● **Job**: Look through the records that follow. Copy every line containing the word "rounded".

● **Record excerpts**:
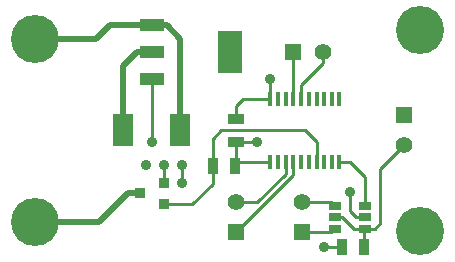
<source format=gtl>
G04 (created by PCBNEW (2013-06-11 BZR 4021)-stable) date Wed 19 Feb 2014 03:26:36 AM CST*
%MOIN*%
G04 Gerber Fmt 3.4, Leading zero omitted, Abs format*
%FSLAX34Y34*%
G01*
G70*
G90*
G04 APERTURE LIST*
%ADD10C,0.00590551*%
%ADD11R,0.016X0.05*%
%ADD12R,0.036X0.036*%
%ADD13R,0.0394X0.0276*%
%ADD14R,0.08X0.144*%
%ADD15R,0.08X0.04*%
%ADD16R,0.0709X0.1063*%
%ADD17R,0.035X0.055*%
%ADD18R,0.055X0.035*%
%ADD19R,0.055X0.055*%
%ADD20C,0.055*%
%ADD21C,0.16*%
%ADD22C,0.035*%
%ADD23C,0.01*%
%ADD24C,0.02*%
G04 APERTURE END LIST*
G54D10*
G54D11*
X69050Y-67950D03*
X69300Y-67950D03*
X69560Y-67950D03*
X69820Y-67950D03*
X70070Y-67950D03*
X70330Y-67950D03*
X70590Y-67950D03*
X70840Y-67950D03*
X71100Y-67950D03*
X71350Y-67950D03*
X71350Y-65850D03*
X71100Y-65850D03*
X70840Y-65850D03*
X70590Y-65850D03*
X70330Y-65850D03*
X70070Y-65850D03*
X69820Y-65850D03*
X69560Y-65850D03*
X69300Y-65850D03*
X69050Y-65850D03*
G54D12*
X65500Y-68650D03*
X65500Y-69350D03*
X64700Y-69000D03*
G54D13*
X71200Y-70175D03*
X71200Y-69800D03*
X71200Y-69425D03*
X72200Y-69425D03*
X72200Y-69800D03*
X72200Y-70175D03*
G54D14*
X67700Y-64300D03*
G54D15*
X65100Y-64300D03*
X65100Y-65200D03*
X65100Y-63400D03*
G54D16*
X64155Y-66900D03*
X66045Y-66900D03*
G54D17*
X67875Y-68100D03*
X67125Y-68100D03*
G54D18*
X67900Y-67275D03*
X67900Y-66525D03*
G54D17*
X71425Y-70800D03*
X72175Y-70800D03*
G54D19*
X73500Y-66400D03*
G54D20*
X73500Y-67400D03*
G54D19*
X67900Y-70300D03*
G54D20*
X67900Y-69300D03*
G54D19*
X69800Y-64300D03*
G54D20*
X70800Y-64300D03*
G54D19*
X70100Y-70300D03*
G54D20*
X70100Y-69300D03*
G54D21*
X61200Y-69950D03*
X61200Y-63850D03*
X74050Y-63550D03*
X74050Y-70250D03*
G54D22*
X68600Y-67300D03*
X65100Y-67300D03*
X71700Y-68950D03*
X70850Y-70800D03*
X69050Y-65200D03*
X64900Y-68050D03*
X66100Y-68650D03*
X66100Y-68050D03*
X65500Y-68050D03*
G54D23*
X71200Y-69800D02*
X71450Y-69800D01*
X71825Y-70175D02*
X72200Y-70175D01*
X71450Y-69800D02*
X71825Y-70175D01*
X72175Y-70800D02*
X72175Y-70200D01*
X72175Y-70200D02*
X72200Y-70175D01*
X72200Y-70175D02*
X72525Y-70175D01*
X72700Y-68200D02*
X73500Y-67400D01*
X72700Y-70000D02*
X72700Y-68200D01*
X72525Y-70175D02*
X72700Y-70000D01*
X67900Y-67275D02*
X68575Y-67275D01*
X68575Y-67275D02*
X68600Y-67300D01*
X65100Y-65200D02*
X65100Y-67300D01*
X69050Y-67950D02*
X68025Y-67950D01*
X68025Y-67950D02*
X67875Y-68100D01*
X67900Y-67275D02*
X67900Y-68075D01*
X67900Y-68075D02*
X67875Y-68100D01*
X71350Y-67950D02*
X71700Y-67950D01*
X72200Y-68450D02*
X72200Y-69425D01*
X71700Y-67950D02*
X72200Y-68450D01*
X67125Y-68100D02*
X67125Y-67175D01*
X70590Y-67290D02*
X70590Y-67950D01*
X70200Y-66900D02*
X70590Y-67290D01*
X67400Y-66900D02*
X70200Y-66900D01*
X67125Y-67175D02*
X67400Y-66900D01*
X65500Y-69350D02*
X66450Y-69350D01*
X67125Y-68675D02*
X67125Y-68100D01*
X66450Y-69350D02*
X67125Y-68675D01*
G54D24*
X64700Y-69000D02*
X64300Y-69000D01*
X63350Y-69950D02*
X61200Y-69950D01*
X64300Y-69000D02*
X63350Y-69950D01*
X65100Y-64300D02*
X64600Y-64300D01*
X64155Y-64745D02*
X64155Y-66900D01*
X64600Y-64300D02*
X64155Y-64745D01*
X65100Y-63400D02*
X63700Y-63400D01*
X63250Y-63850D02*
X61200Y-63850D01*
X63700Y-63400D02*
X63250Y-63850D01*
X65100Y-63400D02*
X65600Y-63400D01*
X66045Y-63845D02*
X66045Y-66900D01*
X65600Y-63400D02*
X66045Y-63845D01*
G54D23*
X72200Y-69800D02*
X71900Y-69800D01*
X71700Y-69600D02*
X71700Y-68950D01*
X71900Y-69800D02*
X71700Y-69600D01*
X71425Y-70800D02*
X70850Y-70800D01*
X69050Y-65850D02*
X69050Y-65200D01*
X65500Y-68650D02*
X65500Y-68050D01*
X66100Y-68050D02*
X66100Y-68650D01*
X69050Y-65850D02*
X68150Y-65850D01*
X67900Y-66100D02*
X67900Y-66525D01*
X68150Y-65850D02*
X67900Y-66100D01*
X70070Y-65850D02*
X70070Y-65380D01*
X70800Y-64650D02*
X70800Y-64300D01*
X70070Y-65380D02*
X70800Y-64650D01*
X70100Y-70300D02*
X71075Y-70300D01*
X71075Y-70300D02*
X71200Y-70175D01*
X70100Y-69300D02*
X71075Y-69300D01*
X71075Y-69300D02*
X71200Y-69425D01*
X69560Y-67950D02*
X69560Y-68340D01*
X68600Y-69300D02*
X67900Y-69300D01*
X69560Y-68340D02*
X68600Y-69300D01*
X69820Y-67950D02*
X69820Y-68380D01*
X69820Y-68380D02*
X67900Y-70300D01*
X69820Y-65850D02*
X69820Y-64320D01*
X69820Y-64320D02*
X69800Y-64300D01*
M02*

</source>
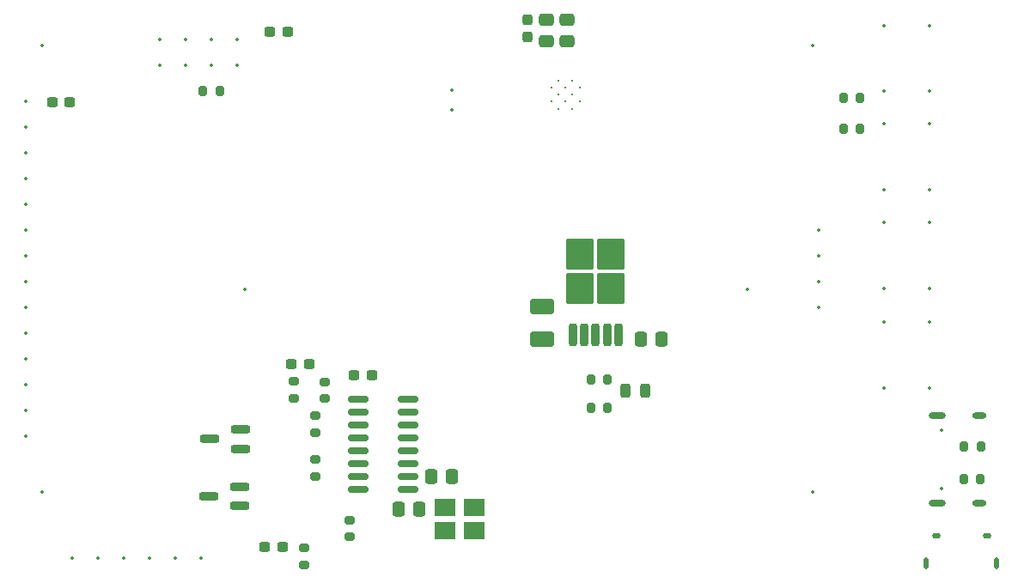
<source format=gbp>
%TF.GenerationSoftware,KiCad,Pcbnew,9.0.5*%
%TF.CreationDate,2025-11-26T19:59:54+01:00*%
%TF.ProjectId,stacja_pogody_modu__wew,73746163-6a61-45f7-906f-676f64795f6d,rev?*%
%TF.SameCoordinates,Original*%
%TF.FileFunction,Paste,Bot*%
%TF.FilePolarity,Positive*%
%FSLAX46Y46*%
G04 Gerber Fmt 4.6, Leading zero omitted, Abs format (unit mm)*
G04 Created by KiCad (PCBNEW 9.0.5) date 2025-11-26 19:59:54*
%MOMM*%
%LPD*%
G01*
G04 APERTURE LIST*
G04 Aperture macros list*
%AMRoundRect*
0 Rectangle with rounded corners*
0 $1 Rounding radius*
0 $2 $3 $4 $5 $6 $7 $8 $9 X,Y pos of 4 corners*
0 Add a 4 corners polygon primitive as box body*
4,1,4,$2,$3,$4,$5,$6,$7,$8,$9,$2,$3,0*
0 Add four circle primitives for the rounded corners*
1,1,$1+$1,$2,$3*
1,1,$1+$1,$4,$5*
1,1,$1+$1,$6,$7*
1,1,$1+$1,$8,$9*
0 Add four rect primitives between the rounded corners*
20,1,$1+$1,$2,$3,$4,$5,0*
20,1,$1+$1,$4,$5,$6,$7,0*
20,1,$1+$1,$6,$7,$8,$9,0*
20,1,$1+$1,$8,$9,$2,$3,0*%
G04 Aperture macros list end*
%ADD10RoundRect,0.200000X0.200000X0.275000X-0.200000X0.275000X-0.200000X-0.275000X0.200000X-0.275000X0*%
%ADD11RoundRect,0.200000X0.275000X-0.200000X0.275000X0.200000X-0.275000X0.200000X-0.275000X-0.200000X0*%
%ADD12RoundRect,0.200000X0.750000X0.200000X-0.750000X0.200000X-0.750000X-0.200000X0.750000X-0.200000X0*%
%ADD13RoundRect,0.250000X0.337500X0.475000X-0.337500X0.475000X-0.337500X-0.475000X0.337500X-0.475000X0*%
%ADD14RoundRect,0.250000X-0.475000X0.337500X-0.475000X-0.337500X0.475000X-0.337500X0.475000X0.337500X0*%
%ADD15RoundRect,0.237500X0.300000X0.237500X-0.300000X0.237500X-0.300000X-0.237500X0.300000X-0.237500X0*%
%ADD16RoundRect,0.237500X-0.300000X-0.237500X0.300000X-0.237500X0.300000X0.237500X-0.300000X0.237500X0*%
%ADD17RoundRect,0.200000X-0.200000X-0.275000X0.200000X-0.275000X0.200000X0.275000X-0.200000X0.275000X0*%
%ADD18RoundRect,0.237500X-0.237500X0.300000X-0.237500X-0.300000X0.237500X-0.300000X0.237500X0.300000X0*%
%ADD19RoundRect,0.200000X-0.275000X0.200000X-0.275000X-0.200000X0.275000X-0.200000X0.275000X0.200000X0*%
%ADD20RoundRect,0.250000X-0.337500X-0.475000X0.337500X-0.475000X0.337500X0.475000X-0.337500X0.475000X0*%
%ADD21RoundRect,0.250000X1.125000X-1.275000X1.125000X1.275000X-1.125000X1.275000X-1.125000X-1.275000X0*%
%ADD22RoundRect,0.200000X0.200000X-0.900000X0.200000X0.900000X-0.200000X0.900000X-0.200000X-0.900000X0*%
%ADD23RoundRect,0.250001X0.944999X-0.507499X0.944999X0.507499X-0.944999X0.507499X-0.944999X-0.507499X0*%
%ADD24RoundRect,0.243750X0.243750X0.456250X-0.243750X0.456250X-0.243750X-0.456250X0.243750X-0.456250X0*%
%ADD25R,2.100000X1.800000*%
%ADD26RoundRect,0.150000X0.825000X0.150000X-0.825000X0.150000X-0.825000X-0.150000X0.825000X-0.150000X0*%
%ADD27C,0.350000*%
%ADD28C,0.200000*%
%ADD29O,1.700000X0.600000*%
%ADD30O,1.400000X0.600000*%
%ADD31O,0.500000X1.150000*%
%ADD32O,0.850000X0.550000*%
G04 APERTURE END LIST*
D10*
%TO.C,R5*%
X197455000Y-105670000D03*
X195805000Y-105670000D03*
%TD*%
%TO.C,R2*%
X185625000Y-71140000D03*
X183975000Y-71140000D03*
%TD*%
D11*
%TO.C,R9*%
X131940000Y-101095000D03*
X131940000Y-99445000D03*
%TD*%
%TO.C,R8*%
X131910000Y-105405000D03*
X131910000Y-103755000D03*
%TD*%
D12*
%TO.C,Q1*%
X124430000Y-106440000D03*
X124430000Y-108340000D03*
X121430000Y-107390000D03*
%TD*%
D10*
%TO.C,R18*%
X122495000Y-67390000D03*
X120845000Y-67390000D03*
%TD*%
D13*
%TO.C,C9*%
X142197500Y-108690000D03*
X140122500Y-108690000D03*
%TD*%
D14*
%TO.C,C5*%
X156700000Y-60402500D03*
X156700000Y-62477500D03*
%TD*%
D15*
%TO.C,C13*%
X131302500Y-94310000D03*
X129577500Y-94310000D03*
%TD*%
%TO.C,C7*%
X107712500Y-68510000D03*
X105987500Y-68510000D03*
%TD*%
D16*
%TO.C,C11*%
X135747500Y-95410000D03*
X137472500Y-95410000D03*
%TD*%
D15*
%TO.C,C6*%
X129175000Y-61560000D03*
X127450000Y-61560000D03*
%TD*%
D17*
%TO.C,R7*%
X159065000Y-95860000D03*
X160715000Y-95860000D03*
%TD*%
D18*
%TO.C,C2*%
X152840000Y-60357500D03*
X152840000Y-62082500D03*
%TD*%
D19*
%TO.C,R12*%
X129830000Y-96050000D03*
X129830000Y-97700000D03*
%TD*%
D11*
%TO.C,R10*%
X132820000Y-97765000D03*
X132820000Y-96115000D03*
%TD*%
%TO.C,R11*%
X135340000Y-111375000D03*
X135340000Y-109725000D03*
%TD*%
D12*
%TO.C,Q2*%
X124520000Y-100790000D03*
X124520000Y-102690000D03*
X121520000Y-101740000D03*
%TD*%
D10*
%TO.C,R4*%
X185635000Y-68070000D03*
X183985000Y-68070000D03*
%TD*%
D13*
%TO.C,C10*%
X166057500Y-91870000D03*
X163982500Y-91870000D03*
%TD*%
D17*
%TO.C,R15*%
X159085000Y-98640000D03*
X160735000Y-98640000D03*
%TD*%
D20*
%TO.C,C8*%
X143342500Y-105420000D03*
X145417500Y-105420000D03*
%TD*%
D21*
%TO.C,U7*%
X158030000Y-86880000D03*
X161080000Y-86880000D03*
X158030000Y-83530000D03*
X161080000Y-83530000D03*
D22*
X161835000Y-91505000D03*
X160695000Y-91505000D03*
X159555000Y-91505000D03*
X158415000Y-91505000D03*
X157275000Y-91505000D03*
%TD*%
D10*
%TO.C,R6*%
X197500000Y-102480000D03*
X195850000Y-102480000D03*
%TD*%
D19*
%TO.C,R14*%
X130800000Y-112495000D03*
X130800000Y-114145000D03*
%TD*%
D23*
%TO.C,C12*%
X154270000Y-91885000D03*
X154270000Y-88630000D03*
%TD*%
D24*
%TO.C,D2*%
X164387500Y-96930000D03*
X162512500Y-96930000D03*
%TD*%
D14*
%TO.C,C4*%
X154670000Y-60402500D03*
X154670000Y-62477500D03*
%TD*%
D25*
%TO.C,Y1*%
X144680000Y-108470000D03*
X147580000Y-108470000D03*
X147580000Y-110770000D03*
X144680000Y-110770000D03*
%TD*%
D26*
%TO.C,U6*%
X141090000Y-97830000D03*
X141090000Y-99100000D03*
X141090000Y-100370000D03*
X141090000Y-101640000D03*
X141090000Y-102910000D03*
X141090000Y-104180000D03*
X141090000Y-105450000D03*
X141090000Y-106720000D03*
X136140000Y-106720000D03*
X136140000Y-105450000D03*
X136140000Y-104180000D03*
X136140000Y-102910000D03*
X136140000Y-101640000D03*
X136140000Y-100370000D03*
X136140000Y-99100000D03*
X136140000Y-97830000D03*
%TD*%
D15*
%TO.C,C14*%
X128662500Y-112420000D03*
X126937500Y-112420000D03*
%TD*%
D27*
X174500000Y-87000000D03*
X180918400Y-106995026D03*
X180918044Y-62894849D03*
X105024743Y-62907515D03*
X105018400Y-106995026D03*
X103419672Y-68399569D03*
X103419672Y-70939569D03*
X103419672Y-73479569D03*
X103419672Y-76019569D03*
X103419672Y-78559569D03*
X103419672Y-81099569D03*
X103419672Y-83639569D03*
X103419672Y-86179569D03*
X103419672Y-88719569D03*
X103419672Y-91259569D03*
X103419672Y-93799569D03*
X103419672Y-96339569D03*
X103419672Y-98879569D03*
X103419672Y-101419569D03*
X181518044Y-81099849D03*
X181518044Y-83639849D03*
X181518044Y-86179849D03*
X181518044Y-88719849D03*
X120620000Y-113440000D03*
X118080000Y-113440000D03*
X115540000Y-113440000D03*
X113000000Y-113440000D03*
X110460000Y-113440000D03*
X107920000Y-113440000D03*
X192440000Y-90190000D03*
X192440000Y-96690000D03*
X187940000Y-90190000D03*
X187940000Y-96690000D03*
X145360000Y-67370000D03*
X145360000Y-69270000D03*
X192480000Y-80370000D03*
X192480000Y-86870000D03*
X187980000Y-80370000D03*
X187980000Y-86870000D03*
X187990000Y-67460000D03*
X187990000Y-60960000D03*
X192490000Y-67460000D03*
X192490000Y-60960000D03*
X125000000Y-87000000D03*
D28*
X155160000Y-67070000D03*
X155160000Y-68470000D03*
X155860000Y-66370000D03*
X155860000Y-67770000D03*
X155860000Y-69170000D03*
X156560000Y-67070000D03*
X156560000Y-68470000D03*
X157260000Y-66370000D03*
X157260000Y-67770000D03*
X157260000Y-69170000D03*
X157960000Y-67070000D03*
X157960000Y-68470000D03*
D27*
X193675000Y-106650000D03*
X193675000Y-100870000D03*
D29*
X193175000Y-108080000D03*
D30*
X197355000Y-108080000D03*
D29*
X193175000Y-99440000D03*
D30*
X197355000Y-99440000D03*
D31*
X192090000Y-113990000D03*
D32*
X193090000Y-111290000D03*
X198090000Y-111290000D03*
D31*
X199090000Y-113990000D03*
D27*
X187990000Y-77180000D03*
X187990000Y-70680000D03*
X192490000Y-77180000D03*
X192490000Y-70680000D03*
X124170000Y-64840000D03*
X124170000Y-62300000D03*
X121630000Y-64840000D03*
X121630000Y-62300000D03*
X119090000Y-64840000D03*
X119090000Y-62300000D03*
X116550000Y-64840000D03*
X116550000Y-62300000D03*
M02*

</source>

● **Completed task**:
0 Rectangle with rounded corners*
0 Add four circle primitives for the rounded corners*
0 Add four rect primitives between the rounded corners*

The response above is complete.